Privacy laws – where to draw the line?
The definition of privacy and perceptions about when privacy has been invaded can vary enormously.
A recent media report involving Paul Keating’s daughter has brought privacy laws back into the spotlight. Katherine Keating allegedly threatened and kicked a media reporter who took her photo at a Halloween party. Though she denies the claims, the report prompted her father to call for Australian privacy laws to be rewritten, stating: “Matters for which there is no public right to know ought to be the preserve of the citizenry in its privacy.”
Most of us non-celebrity types tend to go on our merry way undisturbed by the flash of media or paparazzi cameras. But the issue of privacy increasingly affects us all.
One of the key areas in our current privacy laws relates to personal information. Personal information means anything that can generally identify you in some way, from medical records to opinions, written or otherwise.
The Federal Privacy Act regulates the handling of personal information, including how it is collected, used, disclosed, and protected. So your details can’t just be handed to another organisation. If your information is mishandled you can complain to the government’s Privacy Commissioner.
But current law is fairly confusing. In addition to the federal act, each state and territory has its own separate laws concerning personal information.
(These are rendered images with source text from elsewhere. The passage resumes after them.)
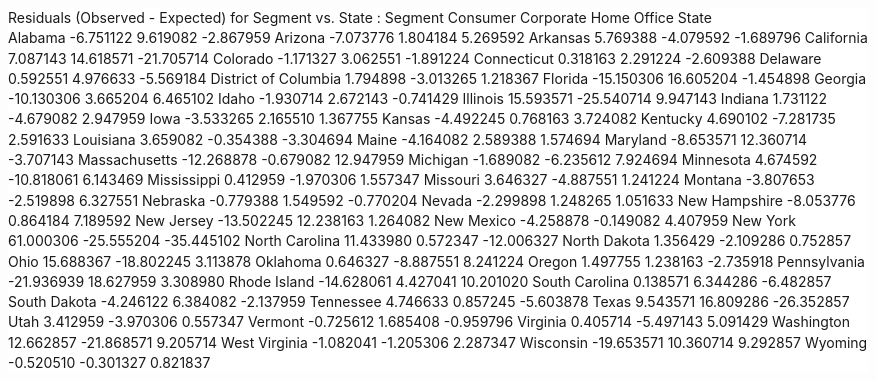 Residuals (Observed - Expected) for Segment vs. State :
 Segment                Consumer  Corporate  Home Office
State                                                  
Alabama               -6.751122   9.619082    -2.867959
Arizona               -7.073776   1.804184     5.269592
Arkansas               5.769388  -4.079592    -1.689796
California             7.087143  14.618571   -21.705714
Colorado              -1.171327   3.062551    -1.891224
Connecticut            0.318163   2.291224    -2.609388
Delaware               0.592551   4.976633    -5.569184
District of Columbia   1.794898  -3.013265     1.218367
Florida              -15.150306  16.605204    -1.454898
Georgia              -10.130306   3.665204     6.465102
Idaho                 -1.930714   2.672143    -0.741429
Illinois              15.593571 -25.540714     9.947143
Indiana                1.731122  -4.679082     2.947959
Iowa                  -3.533265   2.165510     1.367755
Kansas                -4.492245   0.768163     3.724082
Kentucky               4.690102  -7.281735     2.591633
Louisiana              3.659082  -0.354388    -3.304694
Maine                 -4.164082   2.589388     1.574694
Maryland              -8.653571  12.360714    -3.707143
Massachusetts        -12.268878  -0.679082    12.947959
Michigan              -1.689082  -6.235612     7.924694
Minnesota              4.674592 -10.818061     6.143469
Mississippi            0.412959  -1.970306     1.557347
Missouri               3.646327  -4.887551     1.241224
Montana               -3.807653  -2.519898     6.327551
Nebraska              -0.779388   1.549592    -0.770204
Nevada                -2.299898   1.248265     1.051633
New Hampshire         -8.053776   0.864184     7.189592
New Jersey           -13.502245  12.238163     1.264082
New Mexico            -4.258878  -0.149082     4.407959
New York              61.000306 -25.555204   -35.445102
North Carolina        11.433980   0.572347   -12.006327
North Dakota           1.356429  -2.109286     0.752857
Ohio                  15.688367 -18.802245     3.113878
Oklahoma               0.646327  -8.887551     8.241224
Oregon                 1.497755   1.238163    -2.735918
Pennsylvania         -21.936939  18.627959     3.308980
Rhode Island         -14.628061   4.427041    10.201020
South Carolina         0.138571   6.344286    -6.482857
South Dakota          -4.246122   6.384082    -2.137959
Tennessee              4.746633   0.857245    -5.603878
Texas                  9.543571  16.809286   -26.352857
Utah                   3.412959  -3.970306     0.557347
Vermont               -0.725612   1.685408    -0.959796
Virginia               0.405714  -5.497143     5.091429
Washington            12.662857 -21.868571     9.205714
West Virginia         -1.082041  -1.205306     2.287347
Wisconsin            -19.653571  10.360714     9.292857
Wyoming               -0.520510  -0.301327     0.821837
These laws haven’t been revised for 20 years, so they don’t take into account new technologies. Many organisations now process customer data overseas, so personal information is often being sent overseas without our knowledge or consent.
The advent of camera phones and smaller digital cameras has made it easier for ordinary people to have their privacy invaded, such as photographs taken in change rooms being posted on internet sites.
The Australian Law Reform Commission released a report on Australian privacy law in 2008, offering ten recommendations. The government is currently considering these, and has already agreed to implement many.
Recommendations included a simplified act with one clear set of principles to be adopted by individual states and territories. Organisations sending personal data overseas would be responsible for protecting that information. Stronger penalties would be given for breaching privacy principles, and it would be mandatory to notify people if their personal information had been compromised.
The biggest change would be the creation of a “statutory cause of action for a serious invasion of privacy”. So in situations involving “highly offensive” conduct, like interference with someone’s home life, or unauthorised surveillance, damages could be sought in court. But only if the person’s privacy outweighed other public interest matters, such as freedom of expression.
Where to draw the line on privacy laws will no doubt be a continued topic of debate.